But the F-X saga represents another important facet of Japan’s spin-on/off technonationalism promotion policy. In the end, will the lack of 50 planes or 150 planes really serve to tip the balance of peacetime deterrence policies in Asia. Not in the slightest. But getting the technology to build a 5th generation fighter with stealth capabilities is a strategic national issue for Japan.

Boeing, Lockheed, BAE To Vie for Japan's F-X, April 14, 2011

With the Epsilon confirmed for development, Japan’s latest reentry technology experiment appears to have been conducted successfully with the test of  the U.S. Department of Defense’s Re-entry Breakup Recorder (REBR) on Kounotori 2 on March 31.

The DOD's REBR

The DOD's REBR

REBR recorded temperature, acceleration, rotational rate and other data during the  controlled reentry and successfully phoned home that data prior to final impact and was still  transmitting while floating in the ocean. REBR was made possible by using miniature sensors and cell phone technology, built as basically a satellite phone with a heat shield.

REBR’s stated purpose is to collect data during atmospheric reentries of space hardware in order to help understand breakup and increase the safety of such reentries. Of course this data is valuable for a number of dual-use reasons. Let’s not talking about improving the accuracy of warheads for now, however.

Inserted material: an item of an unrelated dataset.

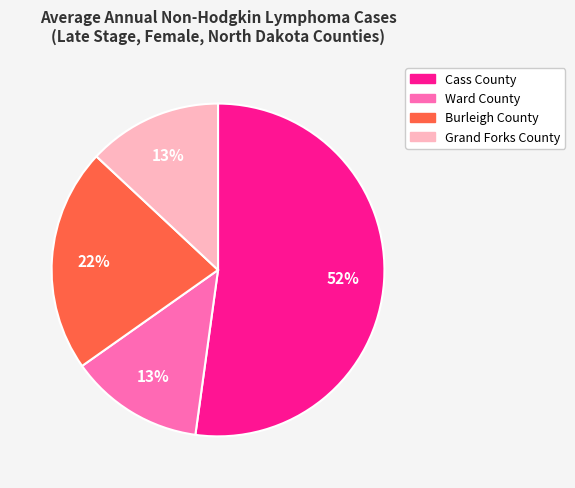

To the nearest percent, what is the difference between the Ward County and Burleigh County slice percentages?

9%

The robotic HTV-2 (Kountori-2) is a highly-advanced automatic cargo carrier for the ISS

The REBR project is supported by the U.S. Air Force, NASA, and the Boeing Company. The first flight test of the small, autonomous device was coordinated by the Department of Defense’s Space Test Program which includes highly aggressive military space programs including the Orbital Express program which is dual-use ASAT technology demonstrator, on top of a variety of military microsatellites tested and under development by the STP.

In Japan’s case, REBR  began collecting data,  ultimately detaching from the disintegrating spacecraft and continuing in freefall from approximately 60,000 feet from the ocean. REBR effectively made a “phone call” over about five minutes before landing in the Pacific Ocean.

A second test will be REBR’s reentry aboard the European Autonomous Transfer Vehicle 2, called Johannes Kepler, in early June.

As we pointed out in In Defense of Japan, Japan has made sure to accumulate reentry targeting technology through Hyflex, Express, USERS, and so on as part of its securing the technology option to develop a counterforce strategy based on Epsilon and the ability to develop highly compact, boosted fission warheads based on the country’s supply of supergrade.

Now the gloves appear to be off with JAXA working directly with the DOD.